1. A computer-implemented method comprising:
receiving audio data encoding (i) an utterance and (ii) background audio data;
obtaining a transcription of the utterance;
identifying an entity using the background audio data;
submitting a query to a natural language query processing engine, wherein the query includes at least a portion of the transcription and data that identifies the entity that is identified using the background audio data; and
obtaining one or more results of the query.
2. The computer-implemented method of claim 1, further comprising outputting a representation of at least one of the results.
3. The computer-implemented method of claim 1, wherein the entity is identified further using the utterance.
4. The computer-implemented method of claim 1, further comprising generating the query.
5. The computer-implemented method of claim 4, wherein generating the query comprises associating the transcription with the data that identifies the entity.
6. The computer-implemented method of claim 5, wherein associating further includes tagging the transcription with the data that identifies the entity.
7. The computer-implemented method of claim 5, wherein associating further includes substituting a portion of the transcription with the data that identifies the entity.
8. The computer-implemented method of claim 7, wherein substituting further includes substituting one or more words of the transcription with the data that identifies the entity.
9-10. (canceled)
11. A system comprising:
one or more computers and one or more storage devices storing instructions that are operable, when executed by the one or more computers, to cause the one or more computers to perform operations comprising:
receiving, from a computing device, audio data encoding an utterance recorded by the computing device, and image data encoding an image captured by the computing device;
obtaining a transcription of the utterance;
identifying an entity using the image data;
submitting a query to a natural language query processing engine, wherein the query includes at least a portion of the transcription and data that identifies the entity that is identified using the image data; and
obtaining one or more results of the query.
12. The system of claim 11, the operations further include generating the query, wherein generating the query comprises associating the transcription with the data that identifies the entity.
13. The system of claim 12, wherein associating further includes tagging the transcription with the data that identifies the entity.
14. The system of claim 12, wherein associating further includes substituting a portion of the transcription with the data that identifies the entity.
15. The system of claim 14, wherein substituting further includes substituting one or more words of the transcription with the data that identifies the entity.
16-17. (canceled)
18. A computer-readable storage device storing software comprising instructions executable by one or more computers which, upon such execution, cause the one or more computers to perform operations comprising:
receiving (i) audio data encoding an utterance, and (ii) environmental data;
obtaining a transcription of the utterance;
identifying a title of an item of media content using the environmental data;
submitting a query to a natural language query processing engine, wherein the query includes at least a portion of the transcription and data that identifies the title of the item of media content that is identified using the environmental data; and
obtaining one or more results of the query.

* _Tasks to carry out_:
1. Answer these questions about the patent claims:
(a) In claim 1, what two things does the received audio data encode?
(b) In claim 11, what data is used to identify the entity?
(c) In claim 18, what is identified using the environmental data?
2. Continue the patent claims after their last line.

* _Excerpted data_:

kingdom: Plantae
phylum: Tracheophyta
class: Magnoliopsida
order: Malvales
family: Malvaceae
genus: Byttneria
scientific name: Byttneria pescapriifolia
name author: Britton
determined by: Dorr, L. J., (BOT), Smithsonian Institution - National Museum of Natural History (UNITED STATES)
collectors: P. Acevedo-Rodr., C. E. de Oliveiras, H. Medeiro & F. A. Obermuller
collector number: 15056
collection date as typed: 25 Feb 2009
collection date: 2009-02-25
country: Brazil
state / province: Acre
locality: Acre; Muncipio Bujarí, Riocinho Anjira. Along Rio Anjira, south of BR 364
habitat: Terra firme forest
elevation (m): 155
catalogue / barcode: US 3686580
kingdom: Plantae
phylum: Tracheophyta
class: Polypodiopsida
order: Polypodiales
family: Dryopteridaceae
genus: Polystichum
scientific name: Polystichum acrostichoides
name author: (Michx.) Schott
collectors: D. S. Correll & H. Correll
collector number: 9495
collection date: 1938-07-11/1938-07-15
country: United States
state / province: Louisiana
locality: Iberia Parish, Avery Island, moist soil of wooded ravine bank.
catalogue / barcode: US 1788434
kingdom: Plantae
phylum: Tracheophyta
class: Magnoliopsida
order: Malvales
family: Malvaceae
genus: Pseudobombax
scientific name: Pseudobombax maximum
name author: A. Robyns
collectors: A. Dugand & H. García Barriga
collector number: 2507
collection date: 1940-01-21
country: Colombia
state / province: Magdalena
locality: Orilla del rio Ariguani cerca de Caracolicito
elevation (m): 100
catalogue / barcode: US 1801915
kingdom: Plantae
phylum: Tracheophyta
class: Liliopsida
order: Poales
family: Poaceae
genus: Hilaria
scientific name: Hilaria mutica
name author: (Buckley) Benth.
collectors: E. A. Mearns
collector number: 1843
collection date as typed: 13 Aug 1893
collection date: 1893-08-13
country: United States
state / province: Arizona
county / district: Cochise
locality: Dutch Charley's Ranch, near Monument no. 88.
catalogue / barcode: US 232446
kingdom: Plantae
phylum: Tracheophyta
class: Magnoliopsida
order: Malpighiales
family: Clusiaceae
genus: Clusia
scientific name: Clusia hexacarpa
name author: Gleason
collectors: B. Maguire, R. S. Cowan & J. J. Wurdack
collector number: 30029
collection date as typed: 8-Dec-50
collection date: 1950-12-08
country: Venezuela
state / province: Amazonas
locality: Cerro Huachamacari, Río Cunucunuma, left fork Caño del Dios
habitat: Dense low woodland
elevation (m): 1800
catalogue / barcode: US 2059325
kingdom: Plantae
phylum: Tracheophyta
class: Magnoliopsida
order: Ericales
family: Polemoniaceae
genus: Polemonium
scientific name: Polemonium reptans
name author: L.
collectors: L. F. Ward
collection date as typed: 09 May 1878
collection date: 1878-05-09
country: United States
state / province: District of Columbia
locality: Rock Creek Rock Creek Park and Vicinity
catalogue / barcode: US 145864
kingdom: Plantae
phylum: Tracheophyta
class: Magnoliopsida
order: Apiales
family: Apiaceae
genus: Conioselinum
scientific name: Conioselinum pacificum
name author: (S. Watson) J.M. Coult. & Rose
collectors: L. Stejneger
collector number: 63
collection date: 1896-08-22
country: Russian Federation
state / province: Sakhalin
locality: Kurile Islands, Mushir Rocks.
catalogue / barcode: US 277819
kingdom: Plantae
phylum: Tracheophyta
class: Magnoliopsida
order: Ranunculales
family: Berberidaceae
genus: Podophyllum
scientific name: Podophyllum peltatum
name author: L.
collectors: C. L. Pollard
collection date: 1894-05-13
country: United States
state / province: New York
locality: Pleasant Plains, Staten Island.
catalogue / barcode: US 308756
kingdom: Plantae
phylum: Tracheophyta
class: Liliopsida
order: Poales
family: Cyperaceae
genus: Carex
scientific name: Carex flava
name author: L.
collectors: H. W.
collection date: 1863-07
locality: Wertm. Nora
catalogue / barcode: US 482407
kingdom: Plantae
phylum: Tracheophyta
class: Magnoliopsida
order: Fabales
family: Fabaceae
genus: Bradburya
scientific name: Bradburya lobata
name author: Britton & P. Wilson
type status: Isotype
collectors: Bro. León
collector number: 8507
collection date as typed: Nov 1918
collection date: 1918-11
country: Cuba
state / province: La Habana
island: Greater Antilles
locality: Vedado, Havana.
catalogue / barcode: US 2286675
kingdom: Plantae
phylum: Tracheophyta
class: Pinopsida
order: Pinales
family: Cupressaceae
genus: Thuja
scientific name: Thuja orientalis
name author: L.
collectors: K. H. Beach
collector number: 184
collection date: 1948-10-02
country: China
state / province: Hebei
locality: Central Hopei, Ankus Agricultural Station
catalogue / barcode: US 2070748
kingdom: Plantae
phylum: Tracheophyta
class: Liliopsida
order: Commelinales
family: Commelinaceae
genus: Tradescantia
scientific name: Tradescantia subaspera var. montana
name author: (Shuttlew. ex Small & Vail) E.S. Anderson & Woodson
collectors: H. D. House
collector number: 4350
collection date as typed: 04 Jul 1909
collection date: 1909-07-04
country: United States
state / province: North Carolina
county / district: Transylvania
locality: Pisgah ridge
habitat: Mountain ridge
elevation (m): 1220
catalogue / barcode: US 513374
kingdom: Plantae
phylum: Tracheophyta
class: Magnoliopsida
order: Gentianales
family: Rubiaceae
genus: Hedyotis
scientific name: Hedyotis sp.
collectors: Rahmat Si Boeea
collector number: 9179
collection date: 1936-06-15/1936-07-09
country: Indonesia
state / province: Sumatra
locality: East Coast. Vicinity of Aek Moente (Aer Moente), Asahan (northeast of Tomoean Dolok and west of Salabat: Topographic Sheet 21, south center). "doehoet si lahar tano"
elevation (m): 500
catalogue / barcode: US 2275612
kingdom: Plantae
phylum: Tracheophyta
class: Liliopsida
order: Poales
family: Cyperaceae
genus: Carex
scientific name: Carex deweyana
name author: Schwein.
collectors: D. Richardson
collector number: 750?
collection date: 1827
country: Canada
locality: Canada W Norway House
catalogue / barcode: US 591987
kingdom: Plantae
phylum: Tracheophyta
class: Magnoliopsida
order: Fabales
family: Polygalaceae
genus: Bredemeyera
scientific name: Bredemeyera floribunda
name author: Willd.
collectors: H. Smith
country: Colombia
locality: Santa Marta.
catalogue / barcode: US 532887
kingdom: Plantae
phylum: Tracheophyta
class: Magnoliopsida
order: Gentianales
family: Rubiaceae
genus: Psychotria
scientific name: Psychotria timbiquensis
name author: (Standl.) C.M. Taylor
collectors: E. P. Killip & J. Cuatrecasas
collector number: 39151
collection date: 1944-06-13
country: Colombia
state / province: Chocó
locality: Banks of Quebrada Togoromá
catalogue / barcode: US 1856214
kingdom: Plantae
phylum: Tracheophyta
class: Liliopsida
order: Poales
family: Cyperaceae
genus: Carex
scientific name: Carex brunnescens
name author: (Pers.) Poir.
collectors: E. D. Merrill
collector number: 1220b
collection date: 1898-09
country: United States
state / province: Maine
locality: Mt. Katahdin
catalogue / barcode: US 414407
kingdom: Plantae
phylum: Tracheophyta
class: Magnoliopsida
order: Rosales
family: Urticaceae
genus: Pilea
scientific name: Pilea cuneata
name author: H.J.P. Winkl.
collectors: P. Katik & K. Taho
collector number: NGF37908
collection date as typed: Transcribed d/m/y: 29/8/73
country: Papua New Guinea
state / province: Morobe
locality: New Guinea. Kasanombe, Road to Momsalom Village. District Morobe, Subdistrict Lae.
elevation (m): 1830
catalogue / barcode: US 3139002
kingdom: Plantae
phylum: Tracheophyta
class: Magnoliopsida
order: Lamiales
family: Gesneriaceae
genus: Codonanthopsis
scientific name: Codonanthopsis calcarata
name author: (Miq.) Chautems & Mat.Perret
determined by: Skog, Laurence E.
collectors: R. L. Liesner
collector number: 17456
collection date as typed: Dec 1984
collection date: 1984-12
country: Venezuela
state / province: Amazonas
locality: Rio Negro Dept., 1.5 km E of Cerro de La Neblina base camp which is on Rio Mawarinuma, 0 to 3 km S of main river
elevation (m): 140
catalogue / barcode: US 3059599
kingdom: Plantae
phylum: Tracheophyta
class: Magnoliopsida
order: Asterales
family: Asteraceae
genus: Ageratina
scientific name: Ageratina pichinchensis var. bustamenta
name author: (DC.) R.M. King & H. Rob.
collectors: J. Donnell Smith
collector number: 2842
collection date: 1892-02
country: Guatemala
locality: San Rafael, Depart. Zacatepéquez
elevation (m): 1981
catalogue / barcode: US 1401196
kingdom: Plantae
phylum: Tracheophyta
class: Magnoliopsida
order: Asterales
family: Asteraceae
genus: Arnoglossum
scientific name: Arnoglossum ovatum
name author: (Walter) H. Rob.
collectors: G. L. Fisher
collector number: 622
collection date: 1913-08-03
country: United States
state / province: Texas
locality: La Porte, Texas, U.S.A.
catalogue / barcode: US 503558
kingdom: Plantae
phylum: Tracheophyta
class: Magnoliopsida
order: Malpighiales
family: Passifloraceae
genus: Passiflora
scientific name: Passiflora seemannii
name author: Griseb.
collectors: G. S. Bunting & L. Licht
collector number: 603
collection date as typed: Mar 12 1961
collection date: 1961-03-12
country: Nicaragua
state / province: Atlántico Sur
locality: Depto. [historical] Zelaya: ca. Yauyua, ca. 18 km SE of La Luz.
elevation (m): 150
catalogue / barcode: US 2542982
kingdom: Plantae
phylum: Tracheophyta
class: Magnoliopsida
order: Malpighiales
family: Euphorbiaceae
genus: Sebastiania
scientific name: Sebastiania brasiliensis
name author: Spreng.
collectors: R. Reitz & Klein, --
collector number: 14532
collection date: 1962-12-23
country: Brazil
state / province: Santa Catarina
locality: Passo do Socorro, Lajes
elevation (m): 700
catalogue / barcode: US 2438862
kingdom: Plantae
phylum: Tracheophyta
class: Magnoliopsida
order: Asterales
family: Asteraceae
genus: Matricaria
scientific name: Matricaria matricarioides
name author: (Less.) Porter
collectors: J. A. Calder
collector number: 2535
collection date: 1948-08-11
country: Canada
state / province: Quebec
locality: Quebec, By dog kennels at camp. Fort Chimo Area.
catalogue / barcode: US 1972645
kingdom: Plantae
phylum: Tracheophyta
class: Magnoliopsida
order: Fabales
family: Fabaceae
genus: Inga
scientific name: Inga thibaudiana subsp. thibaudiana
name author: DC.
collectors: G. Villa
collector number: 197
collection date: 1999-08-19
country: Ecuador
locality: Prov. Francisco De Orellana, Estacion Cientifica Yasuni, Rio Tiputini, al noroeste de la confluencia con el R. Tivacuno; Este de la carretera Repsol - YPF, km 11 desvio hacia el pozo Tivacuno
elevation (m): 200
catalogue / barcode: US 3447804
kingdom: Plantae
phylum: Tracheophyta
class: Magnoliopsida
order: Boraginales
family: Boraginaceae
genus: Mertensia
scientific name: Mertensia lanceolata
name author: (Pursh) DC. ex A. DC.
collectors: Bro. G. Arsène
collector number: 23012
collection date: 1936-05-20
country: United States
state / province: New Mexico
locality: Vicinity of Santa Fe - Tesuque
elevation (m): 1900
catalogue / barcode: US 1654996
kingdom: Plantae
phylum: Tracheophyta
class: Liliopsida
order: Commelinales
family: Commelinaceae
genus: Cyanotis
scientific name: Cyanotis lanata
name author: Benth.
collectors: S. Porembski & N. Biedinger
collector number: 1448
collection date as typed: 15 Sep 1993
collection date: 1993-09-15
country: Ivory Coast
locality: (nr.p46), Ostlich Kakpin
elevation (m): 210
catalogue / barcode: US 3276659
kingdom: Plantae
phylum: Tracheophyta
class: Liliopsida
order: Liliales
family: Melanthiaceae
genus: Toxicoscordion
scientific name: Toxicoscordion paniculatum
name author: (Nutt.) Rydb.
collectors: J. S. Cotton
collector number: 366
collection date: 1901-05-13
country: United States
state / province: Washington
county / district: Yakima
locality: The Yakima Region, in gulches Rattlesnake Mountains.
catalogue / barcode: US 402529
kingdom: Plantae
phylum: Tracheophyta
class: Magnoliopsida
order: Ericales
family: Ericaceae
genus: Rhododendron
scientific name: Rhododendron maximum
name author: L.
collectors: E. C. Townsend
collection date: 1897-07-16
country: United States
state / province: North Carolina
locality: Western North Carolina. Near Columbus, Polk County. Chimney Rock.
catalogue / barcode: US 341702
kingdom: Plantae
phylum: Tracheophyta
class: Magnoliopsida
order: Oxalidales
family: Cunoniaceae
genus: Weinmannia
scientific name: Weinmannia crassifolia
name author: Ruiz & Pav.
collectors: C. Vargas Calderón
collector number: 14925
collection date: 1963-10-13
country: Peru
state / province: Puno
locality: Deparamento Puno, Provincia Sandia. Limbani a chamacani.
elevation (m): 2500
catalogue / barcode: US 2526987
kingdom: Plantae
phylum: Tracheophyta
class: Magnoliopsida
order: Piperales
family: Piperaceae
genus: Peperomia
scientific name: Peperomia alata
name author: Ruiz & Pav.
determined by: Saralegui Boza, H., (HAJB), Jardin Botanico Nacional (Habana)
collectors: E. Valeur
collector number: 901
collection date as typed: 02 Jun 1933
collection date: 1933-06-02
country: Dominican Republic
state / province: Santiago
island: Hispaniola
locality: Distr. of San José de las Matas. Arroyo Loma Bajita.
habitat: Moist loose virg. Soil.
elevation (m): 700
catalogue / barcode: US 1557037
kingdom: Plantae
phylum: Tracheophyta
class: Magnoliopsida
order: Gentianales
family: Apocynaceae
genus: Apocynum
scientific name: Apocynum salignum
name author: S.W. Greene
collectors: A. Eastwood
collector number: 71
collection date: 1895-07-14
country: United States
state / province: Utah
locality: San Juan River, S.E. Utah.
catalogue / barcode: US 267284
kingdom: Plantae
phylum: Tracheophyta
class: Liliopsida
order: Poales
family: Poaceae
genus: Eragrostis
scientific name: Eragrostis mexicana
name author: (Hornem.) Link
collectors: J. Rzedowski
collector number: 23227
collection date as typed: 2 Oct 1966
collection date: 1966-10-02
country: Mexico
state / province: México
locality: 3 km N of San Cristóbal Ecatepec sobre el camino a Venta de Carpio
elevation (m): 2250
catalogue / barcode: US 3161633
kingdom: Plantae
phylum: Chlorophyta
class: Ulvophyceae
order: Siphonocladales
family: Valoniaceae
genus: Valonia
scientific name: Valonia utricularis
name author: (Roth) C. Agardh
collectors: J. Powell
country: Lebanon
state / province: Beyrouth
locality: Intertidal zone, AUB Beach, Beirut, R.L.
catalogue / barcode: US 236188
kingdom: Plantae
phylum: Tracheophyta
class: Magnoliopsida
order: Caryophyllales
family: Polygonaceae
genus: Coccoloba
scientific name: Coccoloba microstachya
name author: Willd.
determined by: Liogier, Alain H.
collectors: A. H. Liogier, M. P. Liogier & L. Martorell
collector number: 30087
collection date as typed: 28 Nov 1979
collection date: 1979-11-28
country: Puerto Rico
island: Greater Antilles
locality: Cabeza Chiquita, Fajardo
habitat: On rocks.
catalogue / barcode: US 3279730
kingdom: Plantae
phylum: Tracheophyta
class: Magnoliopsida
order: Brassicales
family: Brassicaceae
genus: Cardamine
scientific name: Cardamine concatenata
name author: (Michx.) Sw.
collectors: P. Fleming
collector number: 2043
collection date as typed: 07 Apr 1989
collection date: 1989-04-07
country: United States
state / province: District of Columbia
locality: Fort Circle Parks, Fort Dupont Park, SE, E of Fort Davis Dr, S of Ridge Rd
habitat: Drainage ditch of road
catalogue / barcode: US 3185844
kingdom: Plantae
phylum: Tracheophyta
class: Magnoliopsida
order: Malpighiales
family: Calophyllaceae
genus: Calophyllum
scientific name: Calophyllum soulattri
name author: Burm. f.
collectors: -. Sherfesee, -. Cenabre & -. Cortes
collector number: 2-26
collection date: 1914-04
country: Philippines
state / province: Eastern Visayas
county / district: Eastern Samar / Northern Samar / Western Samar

* _Responses by item number_:
1.
(a) An utterance and background audio data.
(b) Image data encoding an image captured by the computing device.
(c) A title of an item of media content.

2.
19. The computer-readable storage device of claim 18, the operations further comprise generating the query, wherein generating the query comprises associating the transcription with the data that identifies the entity.
20. The computer-readable storage device of claim 19, wherein associating further includes tagging the transcription with the data that identifies the entity.
21. The computer-readable storage device of claim 19, wherein associating further includes substituting a portion of the transcription with the data that identifies the entity.
22. The computer-readable storage device of claim 21, wherein substituting further includes substituting one or more words of the transcription with the data that identifies the entity.
23. The computer-implemented method of claim 1, further comprising:
providing, to a query generation engine, the transcription of the utterance and the data that identifies the entity; and
receiving, from the query generation engine, the query based on providing the transcription of the utterance and the data that identifies the entity to the query generation engine.
24. The computer-implemented method of claim 1, further comprising:
determining, for each result of the one or more results, a score based on a matching between the query and the result;
comparing, for each result of the one or more results, the score to a threshold score; and
based on comparing the score to the threshold score, identifying one or more particular results of the one or more results associated with a score that satisfied the threshold score.
US13/626,439 2012-09-10 2012-09-25 Answering questions using environmental context Abandoned US20140074466A1 (en)

Priority Applications (10)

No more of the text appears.